Sono appena finiti i posticipi e ce ne sarebbero da dire di cose sul lungo weekend di campionato.
Preferisco, invece, approfittare di questo spazio per ricordare un ragazzo ed un tifoso.
Sì, era della Roma, ma che differenza fa quando per una casualità fatale ed assurda non potrà più andare allo stadio a cantare, esultare, arrabbiarsi, ridere, piangere?
Francesco Valdiserri passeggiava con i sogni in tasca di un diciottenne ed un’auto con alla guida una ragazza ubriaca, lo ha travolto, portandogli via la vita. Su un marciapiede.
Valla a spiegare una cosa del genere, prova a parlare ora di un match di calcio, a soffrire per tre punti persi, quando quella che si perde è la vita.
In un calcio dove sembra non esistano più valori e regni austero il Dio Denaro, la sua foto ieri sopra la Curva Sud giallorossa ha fatto male e bene al cuore.
Ci ha ricordato che il pallone è un gioco, pazienza se si fanno zero tiri. Sarà per la prossima volta portarsi i tre punti a casa…
La prossima volta, quella chance che tutti inconsciamente pensiamo di potere avere sempre. Mai commettere questo errore. Impariamo.
Uno stadio gremito lo ha capito applaudendo i genitori e la sorella di Francesco presenti, stretti in un bellissimo abbraccio mentre lo speaker raccontava la sua storia.
Un momento, purtroppo, sporcato dai fischi di una sparuta minoranza dei tifosi del Napoli presenti all’Olimpico.
«Francesco era un ragazzo puro. Non l’ho detto io, ma chi ha dato di lui questa definizione è arrivato al centro del cuore di Fra. Le poche volte che ho litigato con lui è perché io facevo il cinico quando lui difendeva sempre i più deboli, a partire dalle squadre di calcio più scarse che partecipavano al Mondiale. Per lui, il Togo poteva tranquillamente vincerli. Prima di Roma-Barcellona, la notte della “remuntada”, il 10 aprile 2018, provò a convincermi che vincere 3-0 non era impossibile. Lui aveva la forza del sogno, io l’avevo perduta da tempo» ha scritto il papà.
«Difendeva le sue idee con totale convinzione, con la tenacia che è solo dei ragazzi. A voi, amici di Fra, dico solo due cose: non perdete mai questa forza e, se bevete un bicchiere di troppo, non guidate. Non vi può salvare al 100%, lo abbiamo imparato nel più crudele dei modi. Se dovesse capitare qualcosa di terribile, però, non vivrete il resto della vita con il rimorso di essere stati voi a provocarlo».

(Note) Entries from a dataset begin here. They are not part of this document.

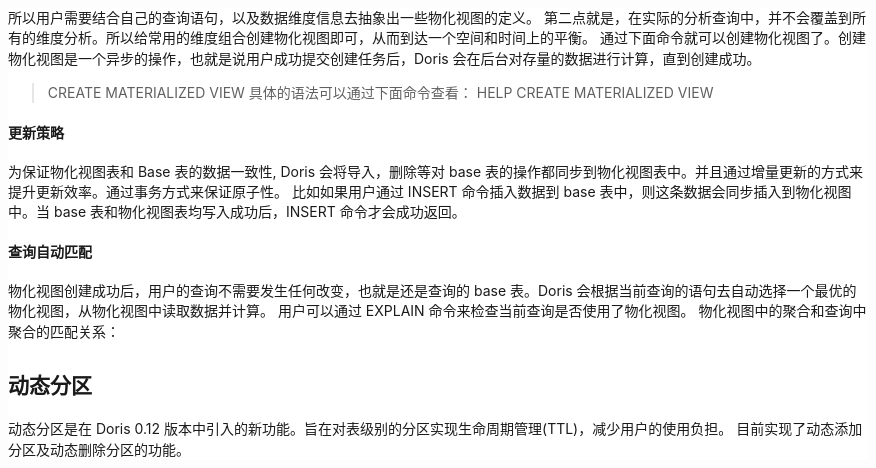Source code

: 所以用户需要结合自己的查询语句，以及数据维度信息去抽象出一些物化视图的定义。
第二点就是，在实际的分析查询中，并不会覆盖到所有的维度分析。所以给常用的维度组合创建物化视图即可，从而到达一个空间和时间上的平衡。
通过下面命令就可以创建物化视图了。创建物化视图是一个异步的操作，也就是说用户成功提交创建任务后，Doris 会在后台对存量的数据进行计算，直到创建成功。
>CREATE MATERIALIZED VIEW
具体的语法可以通过下面命令查看：
>HELP CREATE MATERIALIZED VIEW
#### 更新策略
为保证物化视图表和 Base 表的数据一致性, Doris 会将导入，删除等对 base 表的操作都同步到物化视图表中。并且通过增量更新的方式来提升更新效率。通过事务方式来保证原子性。
比如如果用户通过 INSERT 命令插入数据到 base 表中，则这条数据会同步插入到物化视图中。当 base 表和物化视图表均写入成功后，INSERT 命令才会成功返回。
#### 	查询自动匹配
物化视图创建成功后，用户的查询不需要发生任何改变，也就是还是查询的 base 表。Doris 会根据当前查询的语句去自动选择一个最优的物化视图，从物化视图中读取数据并计算。
用户可以通过 EXPLAIN 命令来检查当前查询是否使用了物化视图。
物化视图中的聚合和查询中聚合的匹配关系：
## 动态分区
动态分区是在 Doris 0.12 版本中引入的新功能。旨在对表级别的分区实现生命周期管理(TTL)，减少用户的使用负担。
目前实现了动态添加分区及动态删除分区的功能。
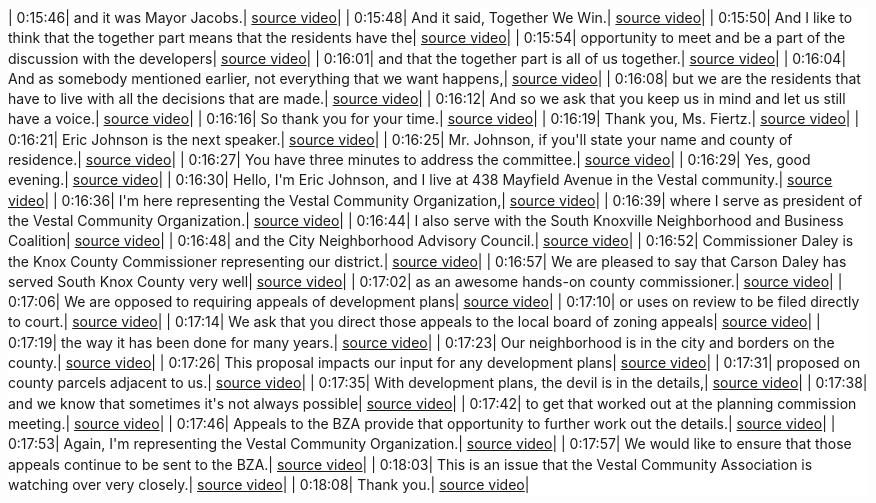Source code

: | 0:15:46| and it was Mayor Jacobs.| [source video](https://archive.org/details/co-com-r-267-220725-public-hearing?start=946)|
| 0:15:48| And it said, Together We Win.| [source video](https://archive.org/details/co-com-r-267-220725-public-hearing?start=948)|
| 0:15:50| And I like to think that the together part means that the residents have the| [source video](https://archive.org/details/co-com-r-267-220725-public-hearing?start=950)|
| 0:15:54| opportunity to meet and be a part of the discussion with the developers| [source video](https://archive.org/details/co-com-r-267-220725-public-hearing?start=954)|
| 0:16:01| and that the together part is all of us together.| [source video](https://archive.org/details/co-com-r-267-220725-public-hearing?start=961)|
| 0:16:04| And as somebody mentioned earlier, not everything that we want happens,| [source video](https://archive.org/details/co-com-r-267-220725-public-hearing?start=964)|
| 0:16:08| but we are the residents that have to live with all the decisions that are made.| [source video](https://archive.org/details/co-com-r-267-220725-public-hearing?start=968)|
| 0:16:12| And so we ask that you keep us in mind and let us still have a voice.| [source video](https://archive.org/details/co-com-r-267-220725-public-hearing?start=972)|
| 0:16:16| So thank you for your time.| [source video](https://archive.org/details/co-com-r-267-220725-public-hearing?start=976)|
| 0:16:19| Thank you, Ms. Fiertz.| [source video](https://archive.org/details/co-com-r-267-220725-public-hearing?start=979)|
| 0:16:21| Eric Johnson is the next speaker.| [source video](https://archive.org/details/co-com-r-267-220725-public-hearing?start=981)|
| 0:16:25| Mr. Johnson, if you'll state your name and county of residence.| [source video](https://archive.org/details/co-com-r-267-220725-public-hearing?start=985)|
| 0:16:27| You have three minutes to address the committee.| [source video](https://archive.org/details/co-com-r-267-220725-public-hearing?start=987)|
| 0:16:29| Yes, good evening.| [source video](https://archive.org/details/co-com-r-267-220725-public-hearing?start=989)|
| 0:16:30| Hello, I'm Eric Johnson, and I live at 438 Mayfield Avenue in the Vestal community.| [source video](https://archive.org/details/co-com-r-267-220725-public-hearing?start=990)|
| 0:16:36| I'm here representing the Vestal Community Organization,| [source video](https://archive.org/details/co-com-r-267-220725-public-hearing?start=996)|
| 0:16:39| where I serve as president of the Vestal Community Organization.| [source video](https://archive.org/details/co-com-r-267-220725-public-hearing?start=999)|
| 0:16:44| I also serve with the South Knoxville Neighborhood and Business Coalition| [source video](https://archive.org/details/co-com-r-267-220725-public-hearing?start=1004)|
| 0:16:48| and the City Neighborhood Advisory Council.| [source video](https://archive.org/details/co-com-r-267-220725-public-hearing?start=1008)|
| 0:16:52| Commissioner Daley is the Knox County Commissioner representing our district.| [source video](https://archive.org/details/co-com-r-267-220725-public-hearing?start=1012)|
| 0:16:57| We are pleased to say that Carson Daley has served South Knox County very well| [source video](https://archive.org/details/co-com-r-267-220725-public-hearing?start=1017)|
| 0:17:02| as an awesome hands-on county commissioner.| [source video](https://archive.org/details/co-com-r-267-220725-public-hearing?start=1022)|
| 0:17:06| We are opposed to requiring appeals of development plans| [source video](https://archive.org/details/co-com-r-267-220725-public-hearing?start=1026)|
| 0:17:10| or uses on review to be filed directly to court.| [source video](https://archive.org/details/co-com-r-267-220725-public-hearing?start=1030)|
| 0:17:14| We ask that you direct those appeals to the local board of zoning appeals| [source video](https://archive.org/details/co-com-r-267-220725-public-hearing?start=1034)|
| 0:17:19| the way it has been done for many years.| [source video](https://archive.org/details/co-com-r-267-220725-public-hearing?start=1039)|
| 0:17:23| Our neighborhood is in the city and borders on the county.| [source video](https://archive.org/details/co-com-r-267-220725-public-hearing?start=1043)|
| 0:17:26| This proposal impacts our input for any development plans| [source video](https://archive.org/details/co-com-r-267-220725-public-hearing?start=1046)|
| 0:17:31| proposed on county parcels adjacent to us.| [source video](https://archive.org/details/co-com-r-267-220725-public-hearing?start=1051)|
| 0:17:35| With development plans, the devil is in the details,| [source video](https://archive.org/details/co-com-r-267-220725-public-hearing?start=1055)|
| 0:17:38| and we know that sometimes it's not always possible| [source video](https://archive.org/details/co-com-r-267-220725-public-hearing?start=1058)|
| 0:17:42| to get that worked out at the planning commission meeting.| [source video](https://archive.org/details/co-com-r-267-220725-public-hearing?start=1062)|
| 0:17:46| Appeals to the BZA provide that opportunity to further work out the details.| [source video](https://archive.org/details/co-com-r-267-220725-public-hearing?start=1066)|
| 0:17:53| Again, I'm representing the Vestal Community Organization.| [source video](https://archive.org/details/co-com-r-267-220725-public-hearing?start=1073)|
| 0:17:57| We would like to ensure that those appeals continue to be sent to the BZA.| [source video](https://archive.org/details/co-com-r-267-220725-public-hearing?start=1077)|
| 0:18:03| This is an issue that the Vestal Community Association is watching over very closely.| [source video](https://archive.org/details/co-com-r-267-220725-public-hearing?start=1083)|
| 0:18:08| Thank you.| [source video](https://archive.org/details/co-com-r-267-220725-public-hearing?start=1088)|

«È stato fatto il possibile per cercare di salvare Francesco e chi ha interagito con me è stato corretto e spesso empatico: i vigili urbani che erano sul posto, i dirigenti di Tor Vergata che ci hanno permesso di dargli l’ultimo saluto in una sistemazione rispettosa del dolore, chi gli ha concesso un posto dove riposare che lui, per gli strani giri della vita, aveva nel suo cuore di piccolo poeta/cantante dark.»
«Cercate Fra nell’aria, cercatelo nella musica, cercatelo dentro di voi nel ricordo che vi ha lasciato. Gli avete voluto bene, vi ha voluto bene. Non si offenderà nessuno se dirò che in cima alla lista del bene ci sono la mia meravigliosa figlia Daria e la mia straordinaria moglie Paola» continua.

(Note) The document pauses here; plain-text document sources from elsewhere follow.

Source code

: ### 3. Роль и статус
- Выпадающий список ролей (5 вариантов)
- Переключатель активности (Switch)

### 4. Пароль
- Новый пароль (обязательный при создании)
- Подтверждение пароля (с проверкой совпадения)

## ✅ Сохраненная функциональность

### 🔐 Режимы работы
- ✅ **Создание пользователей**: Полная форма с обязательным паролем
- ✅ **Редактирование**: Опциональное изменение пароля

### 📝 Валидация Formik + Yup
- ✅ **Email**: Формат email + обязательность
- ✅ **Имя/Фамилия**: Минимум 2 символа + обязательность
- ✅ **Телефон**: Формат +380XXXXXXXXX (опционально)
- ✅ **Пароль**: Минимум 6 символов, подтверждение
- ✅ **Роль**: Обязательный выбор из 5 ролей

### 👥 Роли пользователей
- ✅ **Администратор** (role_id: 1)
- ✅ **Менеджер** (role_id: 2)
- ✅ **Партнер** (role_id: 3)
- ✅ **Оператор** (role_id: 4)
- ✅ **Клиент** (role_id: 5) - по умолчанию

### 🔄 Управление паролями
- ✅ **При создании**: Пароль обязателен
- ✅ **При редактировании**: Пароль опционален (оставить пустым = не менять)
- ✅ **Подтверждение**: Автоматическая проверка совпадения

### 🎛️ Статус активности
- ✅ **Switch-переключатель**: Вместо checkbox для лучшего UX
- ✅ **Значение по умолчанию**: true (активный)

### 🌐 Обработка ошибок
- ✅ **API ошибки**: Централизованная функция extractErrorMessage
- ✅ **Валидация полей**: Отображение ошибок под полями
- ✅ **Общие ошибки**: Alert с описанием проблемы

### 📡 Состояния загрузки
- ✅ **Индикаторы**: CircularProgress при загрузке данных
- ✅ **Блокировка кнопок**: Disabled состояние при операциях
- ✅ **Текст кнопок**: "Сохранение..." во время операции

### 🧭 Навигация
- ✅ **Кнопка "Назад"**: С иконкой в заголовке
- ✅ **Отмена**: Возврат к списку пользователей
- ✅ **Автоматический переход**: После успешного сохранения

La conclusione è una promessa: «Insieme vogliamo tenere vivo il ricordo di Fra. Busserò a tante porte, so che molte sono già aperte e mi aspettano. Ci aspettano. Se anche uno solo tra i ragazzi che ci leggono non si metterà alla guida dopo aver bevuto, allora il nostro dolore sarà un po’ meno inutile. Se chi di dovere metterà in atto le misure possibili per evitare altre tragedie come la sua, allora Fra non sarà morto invano. Francesco non era un cantante, era il pezzo di una band, gli Origami Smiles. Da soli siamo perduti, insieme forse possiamo farcela»
A chi ha fischiato, consiglio di leggere più volte questa lettera ed imparare a tacere, semmai ci sarà una prossima volta, la famosa prossima volta.
A chi ha intonato il coro per coprire un atteggiamento vergognoso, lo giustifico, ma la prossima volta, la famosa prossima volta, sarebbe meraviglioso cantare ancora più forte una di quelle canzoni che tanto amava Francesco, che sia Roma Roma o Mai Sola Mai per sotterrare l’ignoranza con l’AmoR che move il sole e l’altre stelle, ma ancora grazie al Cielo, anche il pallone.